A esta altura, contar lo que pasó en Perdidos ya parece un gesto de valentía. Cada vez que alguien se anima, una generación de fans sale a cruzarlo con citas de la tercera temporada en la mano. Pero Damon Lindelof volvió a la carga y, otra vez, tuvo que desmentir lo que todos repetimos durante quince años: la isla no era el purgatorio. Punto. Se terminó.
Lo que más llama la atención es la insistencia del propio Lindelof en aclarar algo que la serie, al menos en off, ya había cerrado. Jack cierra el ojo, muere y listo. Esa es la trama principal, la única, la que efectivamente ocurrió. Los flash sideways de la sexta temporada, esa línea paralela donde el Oceanic 815 nunca se estrella y Jack tiene un hijo que en su vida real jamás existió, son otra cosa: la experiencia de los personajes después de muertos. No una realidad alternativa, no una paradoja temporal, no un sueño compartido. Es, ni más ni menos, lo que les pasa cuando ya están del otro lado.
La frase que Lindelof repitió hasta el hartazgo
“Todo lo que siempre te hemos mostrado, todo lo que ocurre en la isla, ocurrió. Absolutamente, al cien por cien.”Damon Lindelof
Según el guionista, la Iniciativa Dharma fue real, la isla fue real y, al cierre de la serie, Hurley y Ben seguían a cargo del lugar. No hay metáfora, no hay metáfora disfrazada. Hay una isla, hay un oso polar y hay un señor con problemas de padre que se llama Jacob.

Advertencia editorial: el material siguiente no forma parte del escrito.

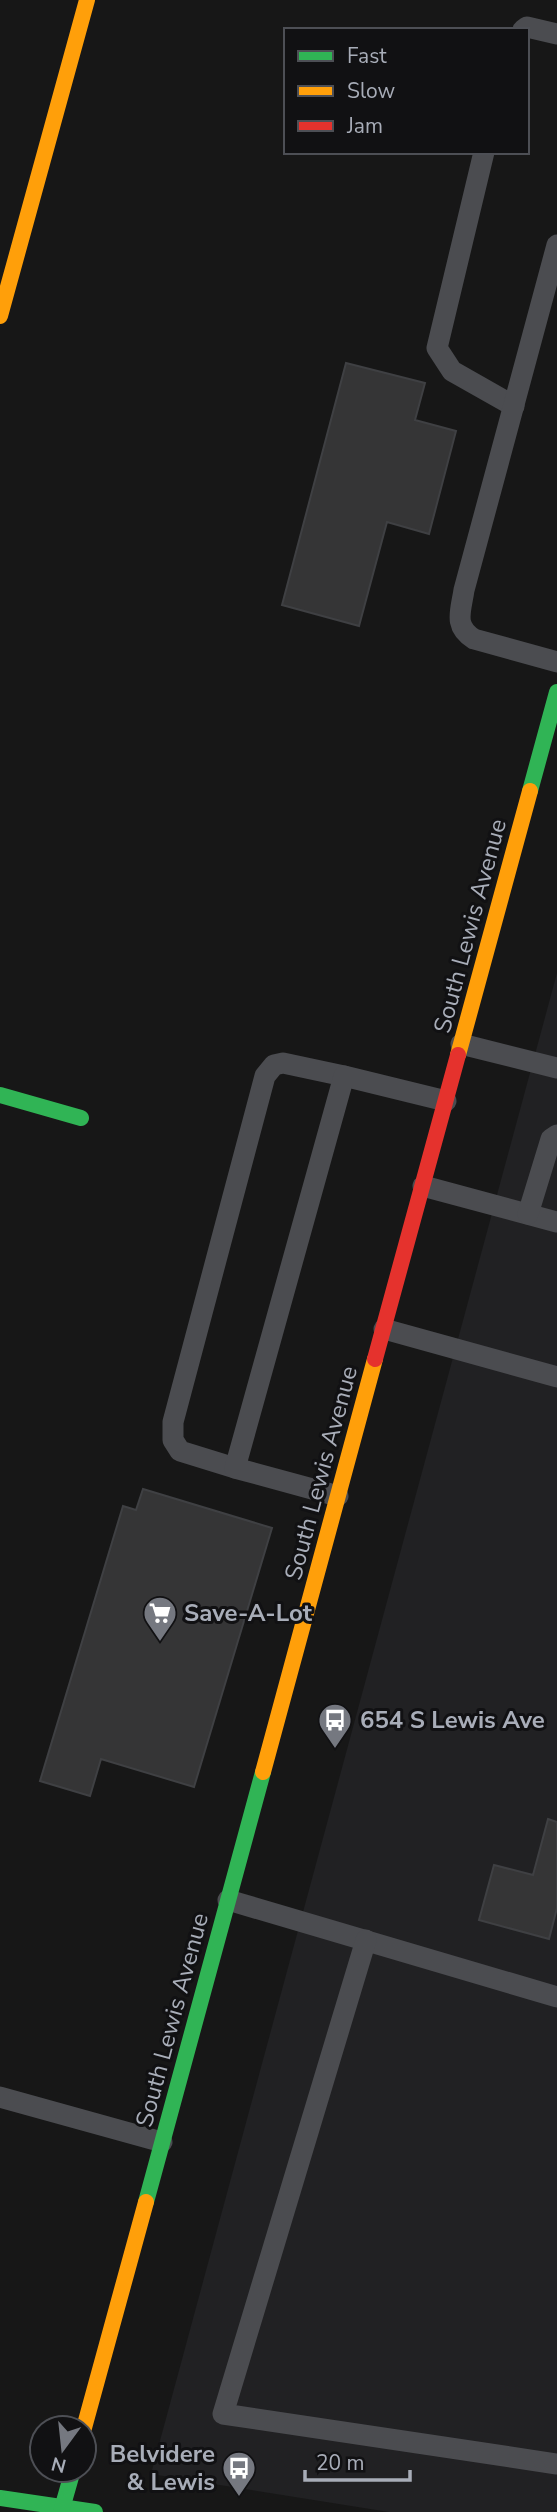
<svg xmlns="http://www.w3.org/2000/svg" width="557" height="2512" font-family="'Nunito Sans',sans-serif">
<style>
.built{fill:#212123}
.building{fill:#353536;stroke:#3f4043;stroke-width:2}
.lines{fill:none;stroke-linecap:round;stroke-linejoin:round}
.lane{stroke:#4b4c50;stroke-width:21}
.fast{stroke:#30b455;stroke-width:16}
.slow{stroke:#ff9f0a;stroke-width:16}
.jam{stroke:#e5322d;stroke-width:16}
.labels{text-anchor:middle;stroke-width:6;stroke-linejoin:round;paint-order:stroke}
.street-label{font-size:24px;fill:#a8adb8;stroke:#111113}
.poi-label{font-size:24px;font-weight:bold;fill:#a8adb8;stroke:#111113;text-anchor:start}
</style>
<rect width="100%" height="100%" fill="#171717"/>
<polygon class="built" points="557,973 557,2512 389,2512 151,2474"/>
<g class="building">
<polygon points="346,363 425,383 415,420 456,431 429,534 387,522 359,626 282,605"/>
<polygon points="143,1489 272,1528 194,1787 101,1759 90,1796 40,1781 123,1506 136,1510"/>
<polygon points="548,1819 557,1822 557,1908 549,1939 479,1920 494,1865 533,1875"/>
</g>
<g class="lines">
<g class="lane">
<polyline points="523,30 527,27 557,34"/>
<polyline points="484,152 437,348 452,371 514,406"/>
<path d="M 557,245 L 464,590 C 461,611 453,626 474,639 L 557,662"/>
<polyline points="461,1044 557,1068"/>
<polyline points="423,1186 557,1222"/>
<polyline points="528,1214 551,1139 557,1135"/>
<polyline points="384,1329 557,1377"/>
<polyline points="235,1468 180,1451 173,1440 173,1422 265,1076 274,1065 283,1063 344,1076"/>
<polyline points="338,1496 235,1468 344,1076 446,1101"/>
<polyline points="228,1900 557,1997"/>
<polyline points="366,1940 223,2414 557,2464"/>
<polyline points="0,2097 162,2142"/>
</g>
<g class="fast">
<polyline points="530,791 557,692"/>
<polyline points="0,1095 81,1118"/>
<polyline points="146,2202 263,1772"/>
<polyline points="0,2498 95,2512"/>
<polyline points="61,2512 73,2470"/>
</g>
<g class="slow">
<polyline points="0,316 87,0"/>
<polyline points="458,1055 530,791"/>
<polyline points="263,1772 375,1359"/>
<polyline points="84,2428 146,2202"/>
</g>
<polyline class="jam" points="375,1359 458,1055"/>
</g>
<defs>
<symbol id="supermarket-pin" viewBox="-11 -11 22 30"><path d="M0 17L-7.5 6A9.5 9.5 0 1 1 7.5 6Z" fill="#757880" stroke="#111113"/><path d="M-6-5.5h2.5l.6 2H6L4.5 2H-2.5L-4.4-4H-6ZM-1.5 3.2a1.3 1.3 0 1 0 .1 0ZM3 3.2a1.3 1.3 0 1 0 .1 0Z" fill="#fff"/></symbol>
<symbol id="bus-pin" viewBox="-11 -11 22 30"><path d="M0 17L-7.5 6A9.5 9.5 0 1 1 7.5 6Z" fill="#757880" stroke="#111113"/><path d="M-5-6H5V4H4V6H2V4H-2V6H-4V4H-5ZM-3.5-4V0h7V-4ZM-3.5 1.2v1.5H-2V1.2ZM2 1.2v1.5H3.5V1.2Z" fill="#fff"/></symbol>
</defs>
<g fill-rule="evenodd">
<use href="#supermarket-pin" x="141" y="1594" width="38" height="52"/>
<use href="#bus-pin" x="316" y="1701" width="38" height="52"/>
<use href="#bus-pin" x="220" y="2449" width="38" height="52"/>
</g>
<g class="labels">
<g class="street-label">
<text transform="translate(470 926) rotate(-75)" y="8">South Lewis Avenue</text>
<text transform="translate(321 1473) rotate(-75)" y="8">South Lewis Avenue</text>
<text transform="translate(172 2020) rotate(-75)" y="8">South Lewis Avenue</text>
</g>
<g class="poi-label">
<text x="184" y="1621">Save-A-Lot</text>
<text x="360" y="1728">654 S Lewis Ave</text>
<text x="215" y="2462" text-anchor="end">Belvidere<tspan x="215" dy="28">&amp; Lewis</tspan></text>
</g>
</g>
<rect x="284" y="28" width="245" height="126" fill="#111113" stroke="#4d4f55" stroke-width="2"/>
<rect x="298" y="51" width="35" height="10" fill="#30b455" stroke="#4d4f55" stroke-width="2"/>
<text x="347" y="63" font-size="21" fill="#a8adb8">Fast</text>
<rect x="298" y="86" width="35" height="10" fill="#ff9f0a" stroke="#4d4f55" stroke-width="2"/>
<text x="347" y="98" font-size="21" fill="#a8adb8">Slow</text>
<rect x="298" y="121" width="35" height="10" fill="#e5322d" stroke="#4d4f55" stroke-width="2"/>
<text x="347" y="133" font-size="21" fill="#a8adb8">Jam</text>
<g transform="translate(63 2449) rotate(195)"><circle r="33" fill="#111113" stroke="#4d4f55" stroke-width="2"/>
<path d="M0-5L12 26L0 18L-12 26Z" fill="#757880"/>
<text y="-10" font-size="19" font-weight="bold" text-anchor="middle" fill="#a8adb8">N</text>
</g>
<path d="M305 2470v10h105v-10" fill="none" stroke="#a8adb8" stroke-width="3.5"/>
<text x="316" y="2470" font-size="21" fill="#a8adb8" stroke="#111113" stroke-width="5" paint-order="stroke">20 m</text>
</svg>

El libro tibetano que decidió el final
La decisión de construir esa dimensión post mortem se tomó entre la tercera y la cuarta temporada. Los guionistas sabían desde el vamos que la historia tenía que terminar con la muerte de Jack: la simetría entre el ojo que se abre en el piloto y el ojo que se cierra en el final les parecía la conclusión inevitable. El problema era cómo mostrar lo que ocurría después sin arruinar todo a fuerza de cursilería celestial. La solución apareció en una librería que pocos imaginaban en el guion de una serie de la cadena ABC.
El concepto tal como lo tradujo Lindelof
- El Bardo Thodol, conocido en Occidente como Libro tibetano de los muertos, describe un estado intermedio en el que una persona muere pero no sabe que está muerta.

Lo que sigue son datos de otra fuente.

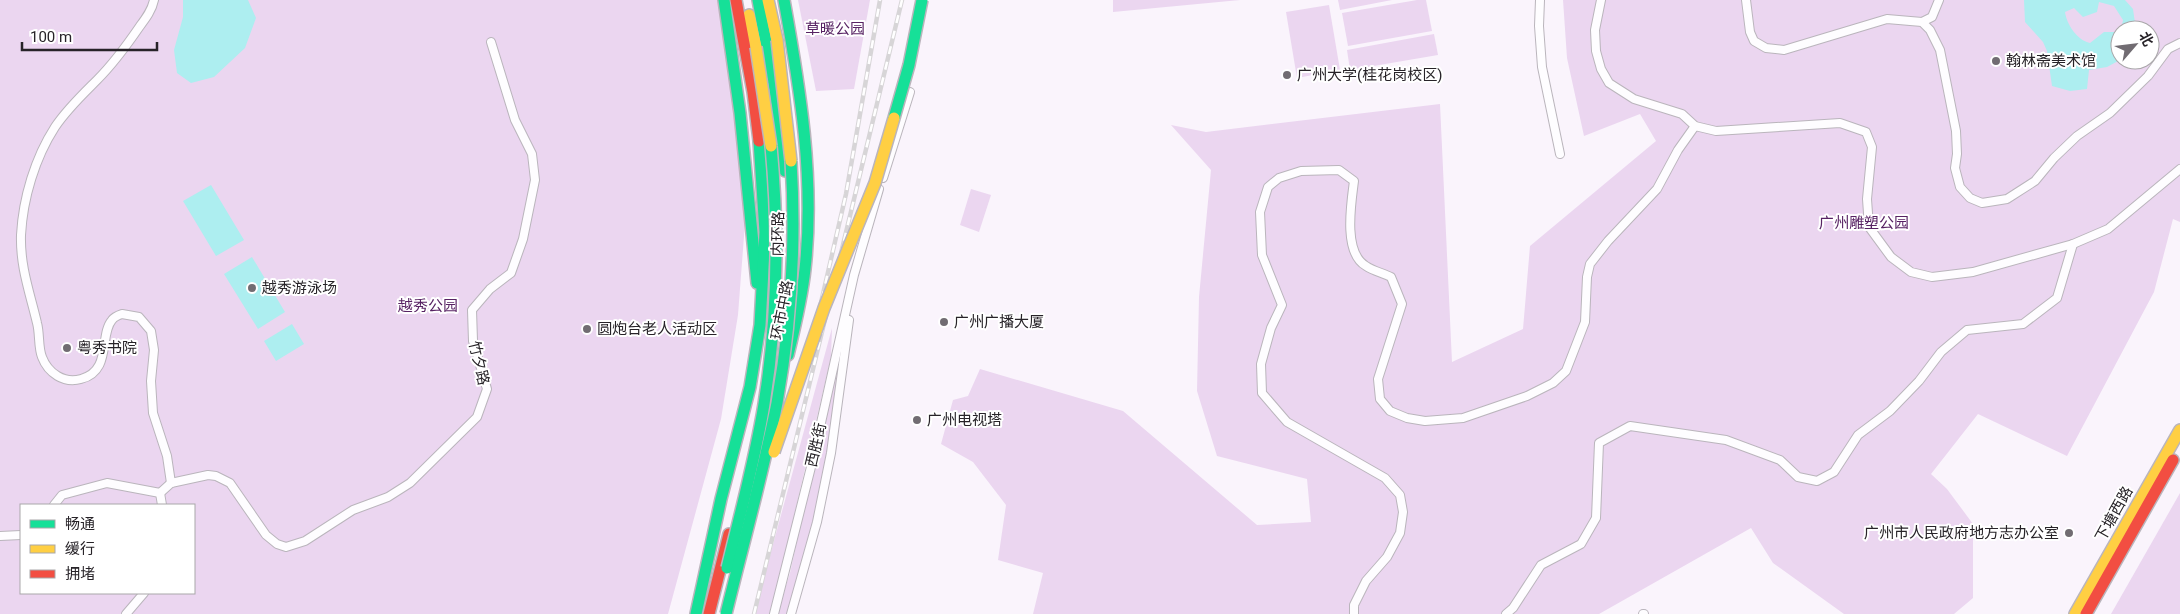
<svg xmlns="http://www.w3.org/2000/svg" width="2180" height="614" font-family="Roboto,'Noto Sans SC',sans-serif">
  <rect width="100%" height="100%" fill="#faf4fc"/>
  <g fill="#ebd6f0" fill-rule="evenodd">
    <path d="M0,0H722L746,210L738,315L721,419L668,614H0ZM21,505H194V593H21Z"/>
    <polygon points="798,0 870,0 854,89 816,91"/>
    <polygon points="1113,0 1240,0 1113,12"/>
    <polygon points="1338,0 1392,0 1340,10"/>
    <polygon points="1417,0 1426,0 1432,31 1348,46 1342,13"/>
    <path d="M1563,0H2180V222L2173,219L2154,292L2067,456L1978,414L1931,474L1947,489L1973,524V598L1954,614H1844L1773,563L1751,528L1599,614H1033L1043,573L998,560L1006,505L973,462L941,444L953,400L968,396L980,369L1123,411L1257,525L1311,522L1307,479L1217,456L1197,391L1199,297L1211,170L1171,125L1206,132L1440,104L1452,362L1523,329L1530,246L1656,141L1640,114L1584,136L1567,58ZM2120,30H2150V60H2120Z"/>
    <polygon points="1329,5 1340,70 1297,78 1286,12"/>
    <polygon points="1434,34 1438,55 1350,70 1347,50"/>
    <polygon points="971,189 991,195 979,232 960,225"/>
    <polygon points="832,328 831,357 781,572 769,614 754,614"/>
    <path d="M839,358L841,362C829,447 817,533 787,614H777L790,573L837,359Z"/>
    <polygon points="2180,493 2180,614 2111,614"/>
  </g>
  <g fill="#adeef0">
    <polygon points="183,0 248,0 256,18 245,48 214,77 191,83 177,73 174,50 183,17"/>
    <path d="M2024,0H2125L2133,9L2136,30H2121L2123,20L2114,6L2099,2L2097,12L2083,17L2074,8L2065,12C2067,25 2077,40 2090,43L2104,32H2120V60L2107,67L2089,70L2087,89L2070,91L2052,86L2047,51L2043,42L2025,22Z"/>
    <polygon points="211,185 244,240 216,256 183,201"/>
    <polygon points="252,257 285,312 258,329 224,274"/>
    <polygon points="292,324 304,344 276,361 264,341"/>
  </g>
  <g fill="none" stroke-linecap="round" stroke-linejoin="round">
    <defs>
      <g id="street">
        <path d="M154,0C152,10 146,18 140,26C127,45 113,64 97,80C82,95 67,109 55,127C35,158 23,198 21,235C20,267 30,293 37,323C40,334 38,347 42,357C48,373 64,384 81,379C112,371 99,335 112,320C114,317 119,315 122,314L139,317L151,331L154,350L151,381L153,413L167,456L171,483"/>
        <polyline points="1540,0 1539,26 1542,67 1560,154"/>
        <polyline points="1601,0 1595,30 1596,51 1601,69 1609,83 1634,99 1682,114 1695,126 1716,131 1840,123 1866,132 1872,147 1867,199 1869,227 1891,257 1911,272 1932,277 1973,272 2073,244 2108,229 2180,169"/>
        <polyline points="1746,0 1750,32 1754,41 1766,48 1784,50 1887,19 1922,22 1930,30 1940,50 1956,131 1957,154 1955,168 1960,187 1970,198 1982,203 2007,199 2035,181 2054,158 2077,136 2110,113 2148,76 2168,49 2180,43"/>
        <polyline points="1922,22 1932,17 1939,0"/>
        <polyline points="883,178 910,92"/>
        <polyline points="160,493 171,483 208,475 216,476 230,483 266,535 277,544 286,547 305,541 353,510 388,497 410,483 477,417 487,389 473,341 472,310 490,289 511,273 523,239 535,180 532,154 515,120 491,42"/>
        <polyline points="160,493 162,505"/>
        <polyline points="54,505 62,495 107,483 160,493"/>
        <polyline points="0,536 21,535"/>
        <polyline points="126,614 144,593"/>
        <polyline points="774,614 812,463 854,275 879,189"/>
        <polyline points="791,614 817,522 831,453 849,320"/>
        <path d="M1354,614V605L1366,581L1387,557L1400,533L1403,512L1400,495L1385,478L1287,422L1262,393L1261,364L1271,328L1282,305L1262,255L1260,212L1268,187L1279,178L1301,171L1339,170L1354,181C1351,204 1343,253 1366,266C1373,271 1383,273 1391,277L1402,304L1378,379L1380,399L1390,411L1407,418L1425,421L1463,418L1527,396L1553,383L1566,371L1585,322L1587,277L1590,264L1608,241L1657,189L1678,150L1695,126"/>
        <polyline points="1506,614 1513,608 1541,565 1581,544 1596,518 1599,443 1630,426 1726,440 1780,460 1798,477 1817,481 1834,472 1858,435 1890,411 1919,381 1941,352 1967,330 2023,324 2057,298 2073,244"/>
        <polyline points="1643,614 1644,614"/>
      </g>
      <g id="fast">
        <polyline points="724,0 740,113 757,283"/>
        <polyline points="758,0 775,90 785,171"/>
        <path d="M784,0C800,88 815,179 805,269C802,298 795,326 788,355"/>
        <polyline points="696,614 721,499 750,387 760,325 765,232 759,141"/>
      </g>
      <g id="slow">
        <polyline points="768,0 777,40"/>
        <polyline points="749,15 756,47"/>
        <polyline points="2075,614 2180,430"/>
      </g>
      <g id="jam">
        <polyline points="736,0 753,92 759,141"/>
        <polyline points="709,614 729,534"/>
        <polyline points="2086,614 2173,460"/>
      </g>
    </defs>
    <use href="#street" stroke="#bab5bc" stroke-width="10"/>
    <use href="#fast" stroke="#bab5bc" stroke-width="14"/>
    <use href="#slow" stroke="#bab5bc" stroke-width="14"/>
    <use href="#jam" stroke="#bab5bc" stroke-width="14"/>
    <use href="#street" stroke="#fefdff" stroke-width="8"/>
    <use href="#fast" stroke="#16e098" stroke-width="11"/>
    <use href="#slow" stroke="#ffcf43" stroke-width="11"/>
    <use href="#jam" stroke="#f24e42" stroke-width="11"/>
    <defs>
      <g id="rail">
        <polyline points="811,346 846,194 880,0"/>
        <polyline points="754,614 902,0"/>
      </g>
    </defs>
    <use href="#rail" stroke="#d7d5d7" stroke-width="4.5"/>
    <use href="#rail" stroke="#fff" stroke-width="2.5" stroke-dasharray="8" stroke-linecap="butt"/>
    <defs>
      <g id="fast-bridge">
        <polyline points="894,118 909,65 922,0"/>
        <path d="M727,568C740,514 755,460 764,404C778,318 779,232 771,146"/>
        <path d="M726,614C743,544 763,474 777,403C791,324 796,241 791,161"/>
      </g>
      <g id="slow-bridge">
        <polyline points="777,40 791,161"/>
        <polyline points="756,47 771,146"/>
        <polyline points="774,452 824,308 875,183 894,118"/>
      </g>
    </defs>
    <use href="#fast-bridge" stroke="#bab5bc" stroke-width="14" stroke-linecap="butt"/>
    <use href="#slow-bridge" stroke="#bab5bc" stroke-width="14" stroke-linecap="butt"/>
    <use href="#fast-bridge" stroke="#16e098" stroke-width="11"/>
    <use href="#slow-bridge" stroke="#ffcf43" stroke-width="11"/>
  </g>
  <g fill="#716c72" stroke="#fff" stroke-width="2">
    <circle cx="1996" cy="61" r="5"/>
    <circle cx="1287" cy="75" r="5"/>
    <circle cx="252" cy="288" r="5"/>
    <circle cx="944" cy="322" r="5"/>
    <circle cx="587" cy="329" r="5"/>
    <circle cx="67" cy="348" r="5"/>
    <circle cx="917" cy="420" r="5"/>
    <circle cx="2069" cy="533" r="5"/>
  </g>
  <g text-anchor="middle" stroke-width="4" stroke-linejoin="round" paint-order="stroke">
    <g font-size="15" fill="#572263" stroke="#fff">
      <text x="835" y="34">草暖公园</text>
      <text x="1864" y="228">广州雕塑公园</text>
      <text x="428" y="311">越秀公园</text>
    </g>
    <g font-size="15" fill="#272328" stroke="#fff" text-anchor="start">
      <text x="2006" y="66">翰林斋美术馆</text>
      <text x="1297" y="80">广州大学(桂花岗校区)</text>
      <text x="262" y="293">越秀游泳场</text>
      <text x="954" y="327">广州广播大厦</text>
      <text x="597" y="334">圆炮台老人活动区</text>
      <text x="77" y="353">粤秀书院</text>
      <text x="927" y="425">广州电视塔</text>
      <text x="2059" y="538" text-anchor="end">广州市人民政府地方志办公室</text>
    </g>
    <g font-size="15" fill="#272328" stroke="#fff">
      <text transform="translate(778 234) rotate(-89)" y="5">内环路</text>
      <text transform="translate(782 310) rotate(-79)" y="5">环市中路</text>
      <text transform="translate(479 363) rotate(77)" y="5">竹夕路</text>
      <text transform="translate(816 445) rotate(-77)" y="5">西胜街</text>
      <text transform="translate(2114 514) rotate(-61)" y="5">下塘西路</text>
    </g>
  </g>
  <rect x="20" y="504" width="175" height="90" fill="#ffffff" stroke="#a9a7a9"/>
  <rect x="30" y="520" width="25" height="8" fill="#16e098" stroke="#a9a7a9"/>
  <text x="65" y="529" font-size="15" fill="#272328">畅通</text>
  <rect x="30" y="545" width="25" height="8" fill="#ffcf43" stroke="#a9a7a9"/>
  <text x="65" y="554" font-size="15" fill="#272328">缓行</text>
  <rect x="30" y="570" width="25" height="8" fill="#f24e42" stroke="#a9a7a9"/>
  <text x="65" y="579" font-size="15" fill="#272328">拥堵</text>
  <g transform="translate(2135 45) rotate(62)"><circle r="24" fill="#ffffff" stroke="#a9a7a9"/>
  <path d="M0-4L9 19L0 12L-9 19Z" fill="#716c72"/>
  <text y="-8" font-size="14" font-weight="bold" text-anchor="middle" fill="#272328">北</text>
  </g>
  <path d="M22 42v8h135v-8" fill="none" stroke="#272328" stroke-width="2.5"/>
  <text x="30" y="42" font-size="15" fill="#272328" stroke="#ffffff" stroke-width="4" paint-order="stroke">100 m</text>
</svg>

- En ese estado nadie puede decirle que murió, aunque sí puede recibir señales.
- La idea era que los personajes se reencontraran y, al recordar juntos cosas que en esa línea nunca vivieron, empezaran a darse cuenta de dónde estaban.
- Para que el truco no se notara desde el arranque, los guionistas metieron los viajes en el tiempo al cierre de la cuarta temporada y construyeron la quinta entera alrededor de esa idea.
- La intención era que el público tomara los flash sideways por una paradoja temporal hasta que la propia lógica del relato los obligara a replantearse todo.
Vale la entrada, y de qué manera
Uno coincide o no con el final, pero hay algo que vale la pena reconocer: la de producción, sin dudas. Armar una serie de seis temporadas que dependa de un texto budista del siglo VIII para explicar su propia conclusión, sin que se note la costura, requiere de un nivel de paciencia y de soberbia creativo que ya casi nadie se permite. Por eso, sin que nadie me lo pida, quiero dejar un elogio para Carlton Cuse, el otro cerebro del asunto, el que más peleó para que la serie no se inclinara enteramente hacia la pirotecnia de los rompecabezas y mantuviera siempre, debajo, una historia de gente varada en una playa intentando ser mínimamente feliz. A él, las gracias. Linşa la entrada, y de las buenas.